Dataset entries:
....................
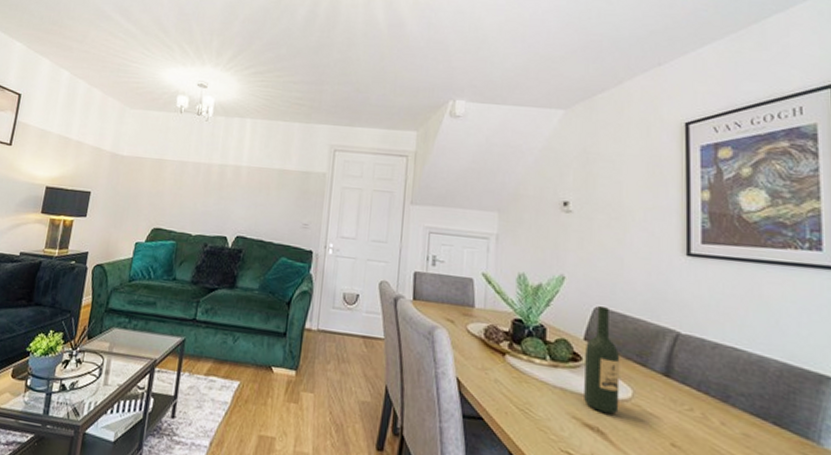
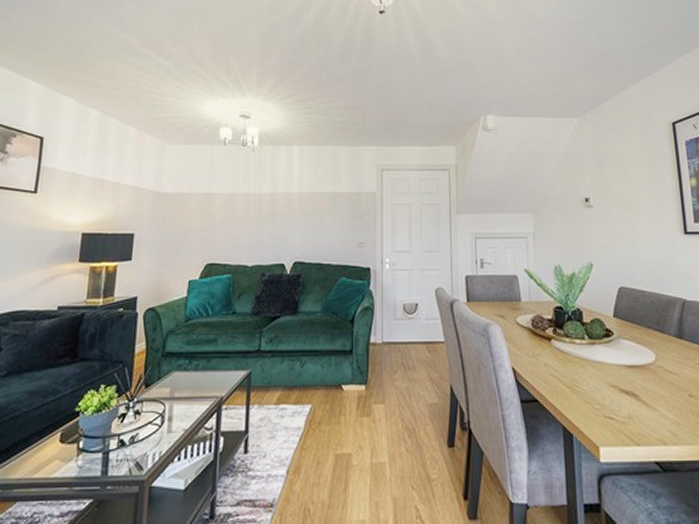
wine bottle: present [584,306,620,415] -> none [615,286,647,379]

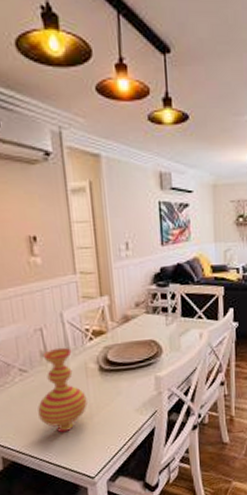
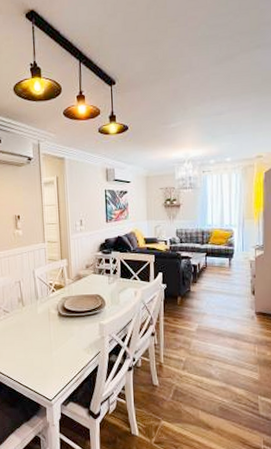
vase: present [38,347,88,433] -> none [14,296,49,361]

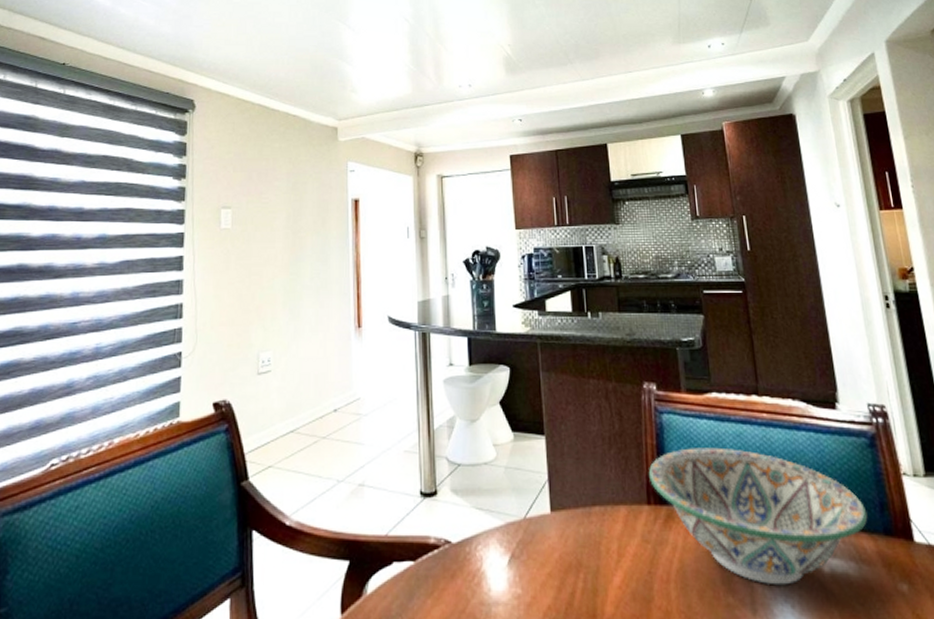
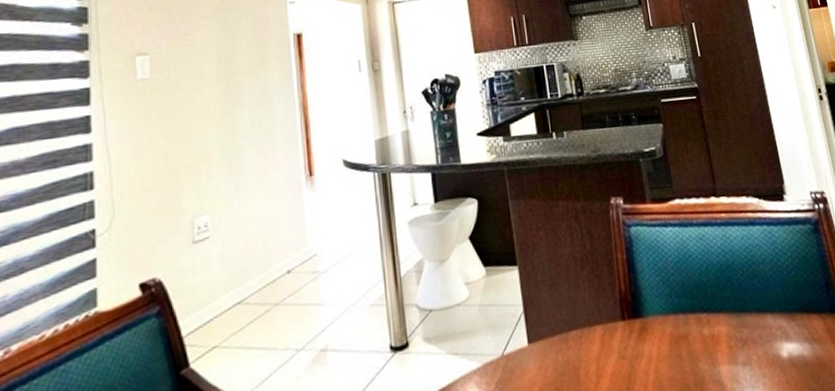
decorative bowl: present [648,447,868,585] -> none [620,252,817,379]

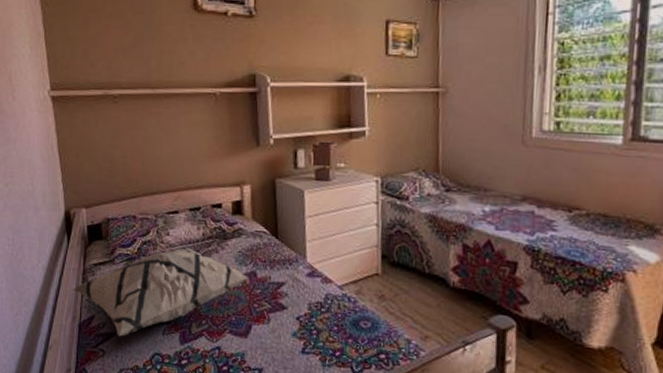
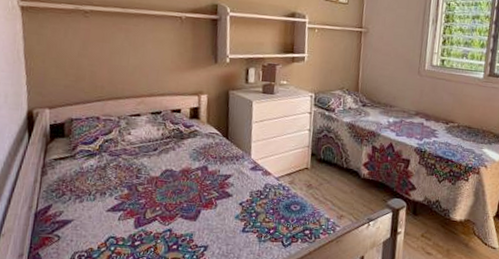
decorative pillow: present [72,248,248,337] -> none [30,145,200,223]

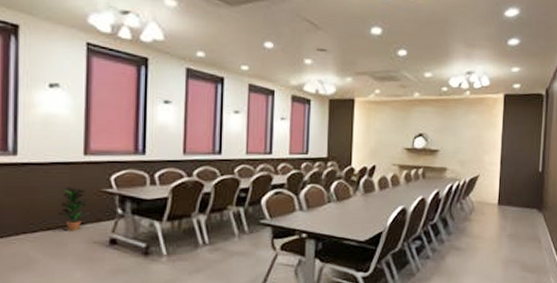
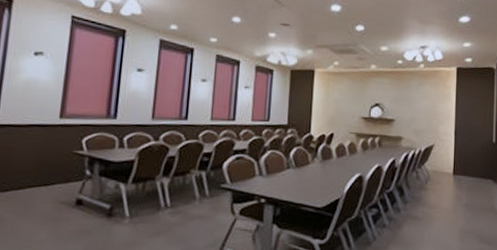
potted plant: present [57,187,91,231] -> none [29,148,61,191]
....................
## [PROBLEM TO SOLVE]
Nothing but a number is expected: the tally of lines in the records that include the word "decorative".

## [YOUR SOLUTION]
2